Federation of Master Builders

3 min read Partner content

The Federation of Master Builders comments on London Mayor Sadiq Khan's new planning rules. 


We’ve expressed our concerns in the past about what Sadiq Khan’s affordable housing requirements might mean for SME house builders. Imposing a one-size-fits-all 50% target had the potential to be very difficult for smaller developers, hitting the viability of small scale housing schemes across London.

So the compromise announced by the Mayor today, as part of his ‘Supplementary Planning Guidance’, is welcome and demonstrates a level of flexibility that will be vital in tackling the capital’s chronic shortage of homes.

For smaller developers, there will be two important questions – will the affordable housing exemption for small sites, introduced by the Government into planning guidance, be applied in London, and will there be the necessary flexibility on the 35% figure when it comes to delivering challenging sites?

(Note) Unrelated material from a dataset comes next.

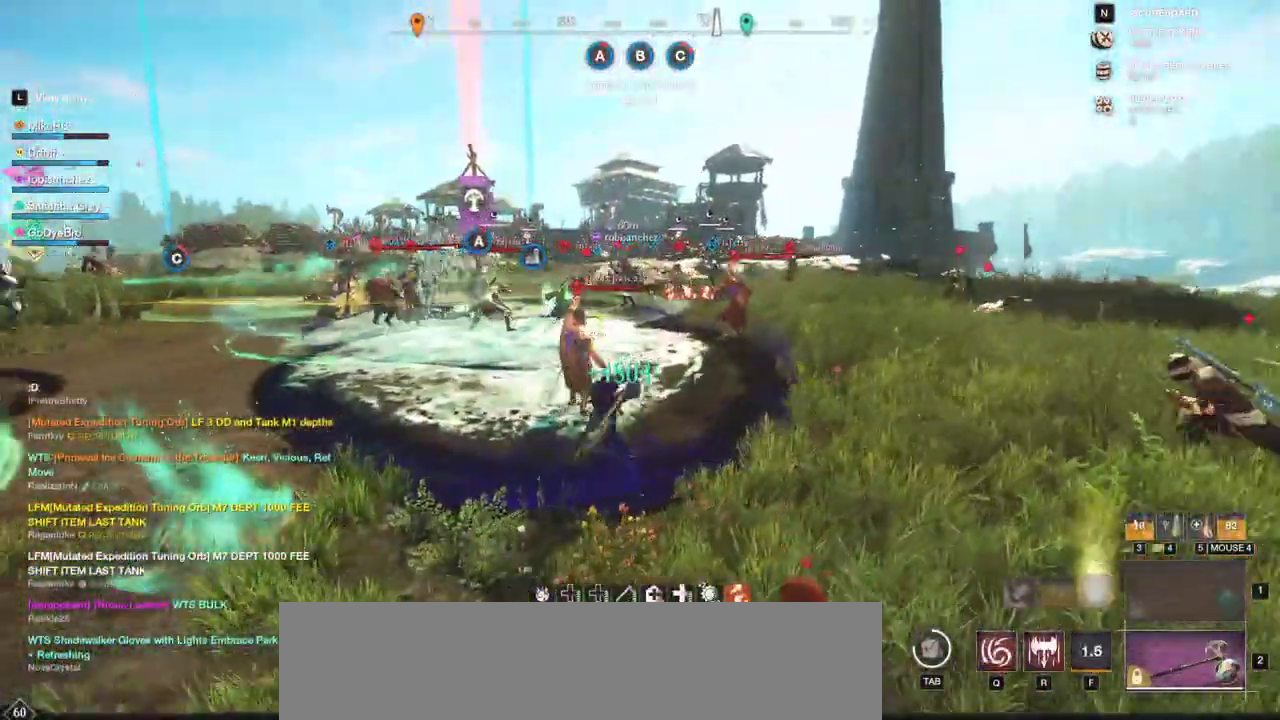
{"keys": ["d", "w"], "mouse": [], "events": [[33, "mouse_left", "down"], [117, "w", "up"], [133, "mouse_left", "up"], [167, "d", "down"], [200, "mouse_left", "down"], [200, "q", "down"], [200, "w", "down"], [300, "mouse_left", "up"], [300, "q", "up"], [317, "w", "up"], [350, "q", "down"], [350, "w", "down"], [367, "mouse_left", "down"], [450, "q", "up"], [467, "mouse_left", "up"], [467, "w", "up"], [500, "w", "down"]]}
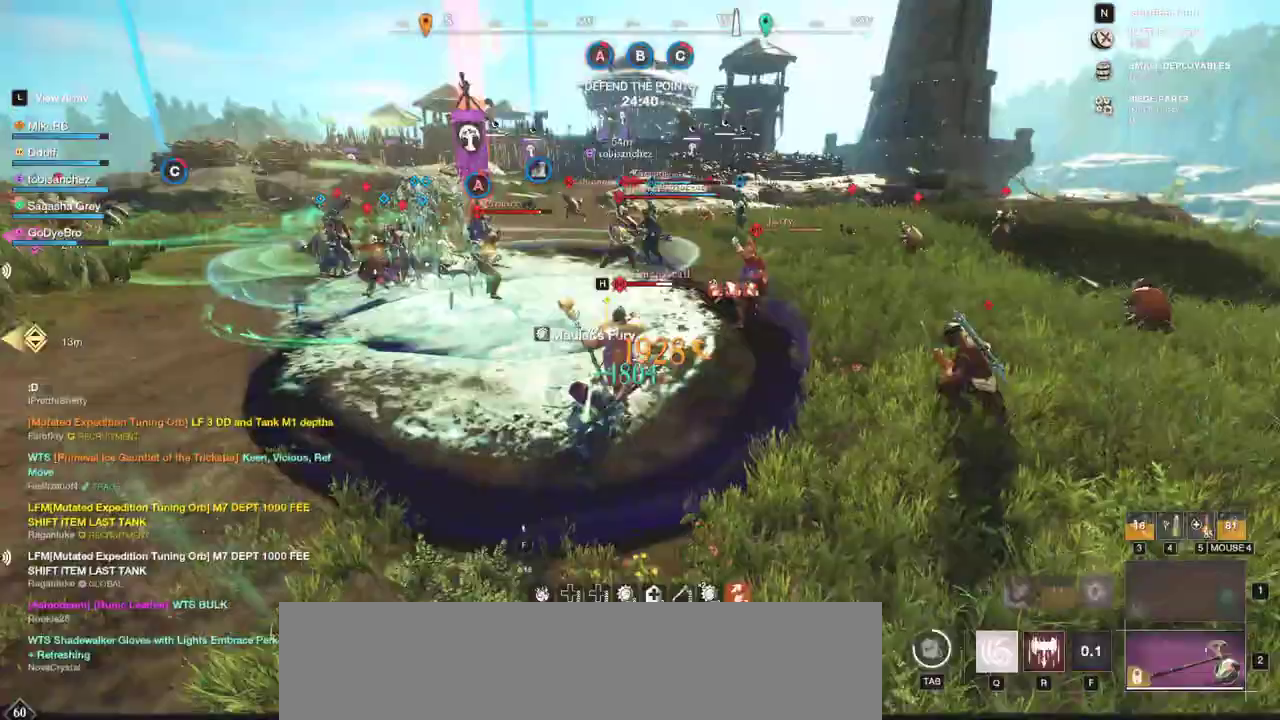
{"keys": ["d", "w"], "mouse": ["left"], "events": [[17, "q", "down"], [33, "mouse_left", "down"], [33, "mouse_wheel", "down"], [83, "mouse_left", "up"], [117, "q", "up"], [133, "mouse_wheel", "up"], [133, "w", "up"], [167, "mouse_left", "down"], [167, "w", "down"], [183, "q", "down"], [267, "mouse_left", "up"], [300, "q", "up"], [333, "mouse_left", "down"], [433, "mouse_left", "up"], [500, "mouse_left", "down"]]}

By exempting sites of ten units or fewer from mandated affordable housing requirements – a decision that was upheld by the high court earlier this year – the Government tackled what had been a strong disincentive to build for small scale house builders.  

When it’s a matter of five or six homes, the requirement to contribute even one affordable property in that mix can render a scheme unviable. Given that small infill sites have a crucial part to play in addressing the capital’s housing crisis, SMEs need to be encouraged to bring these forward free from the fear that they will be stung for affordable housing requirements that quickly lead to the numbers no longer adding up.

A 35% affordable housing requirement, while obviously preferable to the 50% initially touted by the Mayor, may still represent a difficult target for a smaller developer. The alternative – the threat of being “properly interrogated” if a home builder is unable to raise their affordable housing share – could act as a disincentive for small site development, especially given the troubles SMEs already have with a planning system that is regularly slow, inconsistent and unresponsive to their needs.

These smaller projects will also more often than not be located on brownfield sites, meaning they will be technically challenging and expensive to deliver. On such sites, when the volume of homes being built is low, there must be flexibility. Otherwise, an insistence on either agreeing to 35% affordable homes, or being subjected to a potentially protracted viability assessment, could lead to less homes being built – and all homes becoming less affordable.

There’s a tendency to consider house building to be the sole preserve of larger house builders in London and it would seem that Sadiq Khan has drafted his housing policy with bigger schemes in mind. Yet, what we desperately need is diversity, both of the type of firms building homes and the type of homes we’re building. That’s why it’s important that today’s announcements are only a starting point and that the Mayor fully engages with the SME sector ahead of next year’s London Plan.